The U.S. Secretary of Homeland Security, Michael Chertoff, announced from Baton Rouge, Louisiana on Friday that Coast Guard Vice Admiral Thad W. Allen will replace the Federal Emergency Management Agency (FEMA) director Michael D. Brown as the Principal Federal Official (PFO) for the recovery effort; however, Mr. Brown will continue as the Director of FEMA.

Admiral Allen was given the assignment of special deputy to Mr. Brown earlier this week. Secretary Chertoff now describes Allen as, "the Principal Federal Official overseeing the Hurricane Katrina response and recovery effort in the field."
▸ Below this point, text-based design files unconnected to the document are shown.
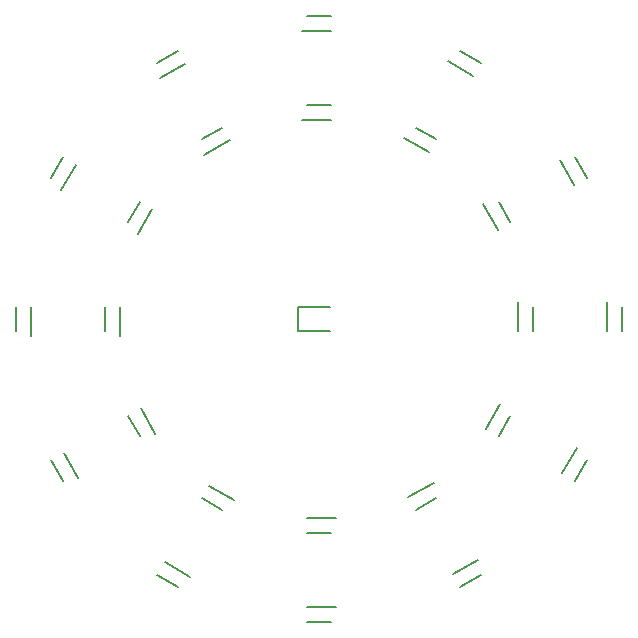
<source format=gbr>
%TF.GenerationSoftware,KiCad,Pcbnew,6.0.7+dfsg-1~bpo11+1*%
%TF.CreationDate,2022-09-09T13:16:43+02:00*%
%TF.ProjectId,pcb,7063622e-6b69-4636-9164-5f7063625858,0.1*%
%TF.SameCoordinates,Original*%
%TF.FileFunction,Legend,Bot*%
%TF.FilePolarity,Positive*%
%FSLAX46Y46*%
G04 Gerber Fmt 4.6, Leading zero omitted, Abs format (unit mm)*
G04 Created by KiCad (PCBNEW 6.0.7+dfsg-1~bpo11+1) date 2022-09-09 13:16:43*
%MOMM*%
%LPD*%
G01*
G04 APERTURE LIST*
%ADD10C,0.200000*%
G04 APERTURE END LIST*
D10*
%TO.C,V17*%
X174375000Y-101000000D02*
X174375000Y-98525000D01*
X175625000Y-99000000D02*
X175625000Y-101000000D01*
%TO.C,V14*%
X149000000Y-124375000D02*
X151475000Y-124375000D01*
X151000000Y-125625000D02*
X149000000Y-125625000D01*
%TO.C,V13*%
X136946475Y-120609734D02*
X139089887Y-121847234D01*
X138053525Y-122692266D02*
X136321475Y-121692266D01*
%TO.C,V18*%
X171692266Y-86321475D02*
X172692266Y-88053525D01*
X171609734Y-88678525D02*
X170372234Y-86535113D01*
%TO.C,V29*%
X168125000Y-99000000D02*
X168125000Y-101000000D01*
X166875000Y-101000000D02*
X166875000Y-98525000D01*
%TO.C,V25*%
X140696475Y-114113734D02*
X142839887Y-115351234D01*
X141803525Y-116196266D02*
X140071475Y-115196266D01*
%TO.C,V10*%
X127307734Y-88053525D02*
X128307734Y-86321475D01*
X129390266Y-86946475D02*
X128152766Y-89089887D01*
%TO.C,V19*%
X163053525Y-79390266D02*
X160910113Y-78152766D01*
X161946475Y-77307734D02*
X163678525Y-78307734D01*
%TO.C,V15*%
X161321475Y-121609734D02*
X163464887Y-120372234D01*
X163678525Y-121692266D02*
X161946475Y-122692266D01*
%TO.C,V9*%
X138678525Y-78390266D02*
X136535113Y-79627766D01*
X136321475Y-78307734D02*
X138053525Y-77307734D01*
%TO.C,V16*%
X170609734Y-113053525D02*
X171847234Y-110910113D01*
X172692266Y-111946475D02*
X171692266Y-113678525D01*
%TO.C,V31*%
X158196475Y-83803734D02*
X159928525Y-84803734D01*
X159303525Y-85886266D02*
X157160113Y-84648766D01*
%TO.C,V30*%
X165196266Y-90071475D02*
X166196266Y-91803525D01*
X165113734Y-92428525D02*
X163876234Y-90285113D01*
%TO.C,V21*%
X140071475Y-84803734D02*
X141803525Y-83803734D01*
X142428525Y-84886266D02*
X140285113Y-86123766D01*
%TO.C,V27*%
X157571475Y-115113734D02*
X159714887Y-113876234D01*
X159928525Y-115196266D02*
X158196475Y-116196266D01*
%TO.C,V28*%
X166196266Y-108196475D02*
X165196266Y-109928525D01*
X164113734Y-109303525D02*
X165351234Y-107160113D01*
%TO.C,V34*%
X150950000Y-101050000D02*
X148250000Y-101050000D01*
X148250000Y-98950000D02*
X150950000Y-98950000D01*
X148250000Y-101050000D02*
X148250000Y-98950000D01*
%TO.C,V12*%
X128390266Y-111321475D02*
X129627766Y-113464887D01*
X128307734Y-113678525D02*
X127307734Y-111946475D01*
%TO.C,V23*%
X133125000Y-99000000D02*
X133125000Y-101475000D01*
X131875000Y-101000000D02*
X131875000Y-99000000D01*
%TO.C,V24*%
X134886266Y-107571475D02*
X136123766Y-109714887D01*
X134803734Y-109928525D02*
X133803734Y-108196475D01*
%TO.C,V8*%
X149000000Y-74375000D02*
X151000000Y-74375000D01*
X151000000Y-75625000D02*
X148525000Y-75625000D01*
%TO.C,V20*%
X149000000Y-81875000D02*
X151000000Y-81875000D01*
X151000000Y-83125000D02*
X148525000Y-83125000D01*
%TO.C,V22*%
X135886266Y-90696475D02*
X134648766Y-92839887D01*
X133803734Y-91803525D02*
X134803734Y-90071475D01*
%TO.C,V11*%
X125625000Y-99000000D02*
X125625000Y-101475000D01*
X124375000Y-101000000D02*
X124375000Y-99000000D01*
%TO.C,V26*%
X149000000Y-116875000D02*
X151475000Y-116875000D01*
X151000000Y-118125000D02*
X149000000Y-118125000D01*
%TD*%
M02*

</source>
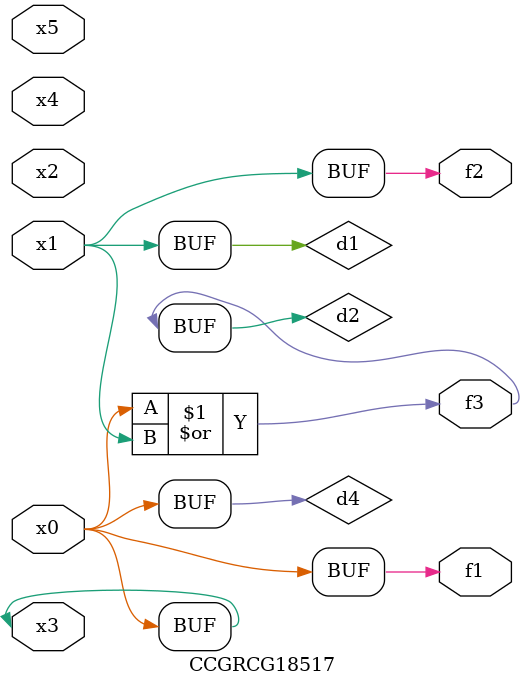
<source format=v>
module CCGRCG18517(
	input x0, x1, x2, x3, x4, x5,
	output f1, f2, f3
);

	wire d1, d2, d3, d4;

	and (d1, x1);
	or (d2, x0, x1);
	nand (d3, x0, x5);
	buf (d4, x0, x3);
	assign f1 = d4;
	assign f2 = d1;
	assign f3 = d2;
endmodule

</source>
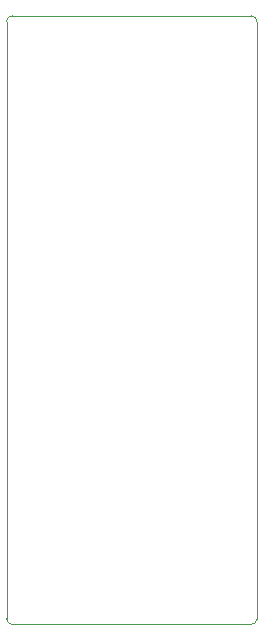
<source format=gm1>
G04 #@! TF.GenerationSoftware,KiCad,Pcbnew,(5.99.0-11630-gc5e195bdff)*
G04 #@! TF.CreationDate,2021-08-23T20:37:24+01:00*
G04 #@! TF.ProjectId,EnvPicoLiPo,456e7650-6963-46f4-9c69-506f2e6b6963,REV1*
G04 #@! TF.SameCoordinates,Original*
G04 #@! TF.FileFunction,Profile,NP*
%FSLAX46Y46*%
G04 Gerber Fmt 4.6, Leading zero omitted, Abs format (unit mm)*
G04 Created by KiCad (PCBNEW (5.99.0-11630-gc5e195bdff)) date 2021-08-23 20:37:24*
%MOMM*%
%LPD*%
G01*
G04 APERTURE LIST*
G04 #@! TA.AperFunction,Profile*
%ADD10C,0.050000*%
G04 #@! TD*
G04 APERTURE END LIST*
D10*
X114240000Y-108275000D02*
G75*
G02*
X113740000Y-108775000I-500000J0D01*
G01*
X93540000Y-57225000D02*
X113740000Y-57225000D01*
X113740000Y-57225000D02*
G75*
G02*
X114240000Y-57725000I0J-500000D01*
G01*
X93040000Y-108275000D02*
X93040000Y-57725000D01*
X93040000Y-57725000D02*
G75*
G02*
X93540000Y-57225000I500000J0D01*
G01*
X93540000Y-108775000D02*
G75*
G02*
X93040000Y-108275000I0J500000D01*
G01*
X93540000Y-108775000D02*
X113740000Y-108775000D01*
X114240000Y-108275000D02*
X114240000Y-57725000D01*
M02*

</source>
Mr. Brown, who came under intense pressure for government failures to provide timely assistance to disaster victims of Hurricane Katrina, was ordered back to Washington and relieved of his duties in the Gulf States. His immediate FEMA role now will be for its national administration. The personnel change results in FEMA's local effort now being headed-up by military leadership, instead of civilian. However, Admiral Allen's Deputy (the number two federal offiicial in the field) is a civilian.

The Coast Guard came under the homeland's security umbrella in 2003. Allen, a career Coast Guard officer, was in charge of its Atlantic forces fleet during the terrorist 9/11 attack in New York City in 2001.

Michael Chertoff

Mr. Brown, who was hailed last week by President Bush, "Brownie, you're doing a heck of a job," was nominated by Bush himself to head FEMA in 2003. Recent allegations that credentials Brown listed on his resume prior to employment at FEMA, which began in 2001, that said he worked in emergency services for the city of Edmond, OK from 1975 to 1978, along with being awarded "Outstanding Political Science Professor" at the Central State University in Oklahoma, both have come under fire in a report by TIME magazine two days ago. Critics question how thorough the White House was in its vetting Brown for the FEMA assignment.

When commenting about Mr. Brown last Friday, Senator Mary L. Landrieu, who spent more than a week in the hurricane struck area, said "I have been telling him from the moment he arrived about the urgency of the situation" and "I just have to tell you that he had a difficult time understanding the enormity of the task before us."